Wrote the philosopher, Richard Kearny, ‘monsters are our others par excellence. Without them we know not what we are’. The Early Modern witchfinders had a saying: Nullus deus sine diabolo. It means ‘There is no God without the devil’.
This week’s fabulous bullet list features fascinating facts about – what else?:
· From the 5th century, and well into the Middle Ages, people spoke of the Monstrous Races: human, but not as we knew it. Their bodies were jack-straw job-lots, confused as the earliest western travellers themselves became as they ventured past the borders of their mostly-blank maps. Sciopods, for instance, possessed just one giant foot, which they used as a parasol. The strange beings who inhabited alien lands could not be considered fully human: they were far too far from civilisation. You can see the Monstrous Races on he outer edge of the map, below:
· That word, monster, has revealing origins. It comes ultimately from the verb moneo, which means to remind, warn, foretell. Monsters exist in order to remind us who we need to be, warn us to cleave to the path of righteousness, and foretell our fate if we fail.

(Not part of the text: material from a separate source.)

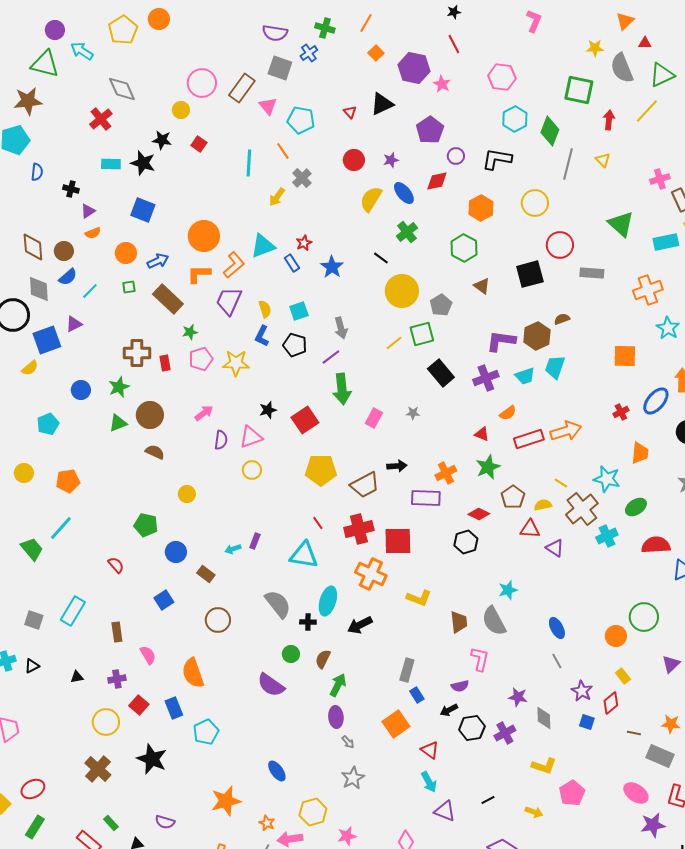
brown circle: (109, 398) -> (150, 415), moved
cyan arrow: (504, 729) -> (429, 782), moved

· The sixteenth century saw the beginnings of what you or I might recognise as modern science. It created as much disturbance as it dispelled. Copernicus, for instance, showed the Earth was not the centre of the universe. There was a rash of monstrous births – or, at least, a rash of reports of monstrous births. The Monster of Ravenna, for instance, appeared to be an incarnation of Early Modern angst, what with its human torso, birds’ wings, and feet in the shape of claws.
· Seventeenth- and eighteenth-century travelling shows and fairs incorporated more and more human ‘freaks’. A ‘freke’ is defined as a ‘remarkable creature or being’. PT Barnum opened his American Museum in 1841, and, as any viewer of the film The Greatest Showman can tell you, it was both extremely popular and heavily invested in ‘freaks’. (See Ringling Brothers, above,too.) A nineteenth-century person no longer had to trvael long distances to view ‘the Monstrous Races’. All they needed was the price of a ticket.
· As we saw above, it is criminals like serial killers and terrorists who attract the label these days. The post-modern monster is even closer to home now. These criminals are especially frightening owing to their refusal to look like monsters. This may explain why no news report of an atrocity is complete without photographs, or, preferably, video. Like an antelope staring at a lion, don’t you feel that low-level compulsion to know just what your enemies look like?
More on Wednesday, Crime & Psychology fan!
I've been investigating the Jeremy Bamber case for the past 4 years. The 1980's media (with the help of the police) helped shaped the public perception of him as a "monster" - I've got to know him very well and not only am I convinced he's the victim of a miscarriage of justice but that the media played a huge part in the publics wider perception of him. A good story for you to look at.
Great read ! These two columns have been extremely well written and quite disturbing. I do think you are onto something with regards to why people find such other people interesting. I suspect at one time or another many people have entertained thoughts of breaking things in bashes of anger and may have thought ill of others... in some way seeing such extreme behavior may make more "acceptable" thoughts well tolerable.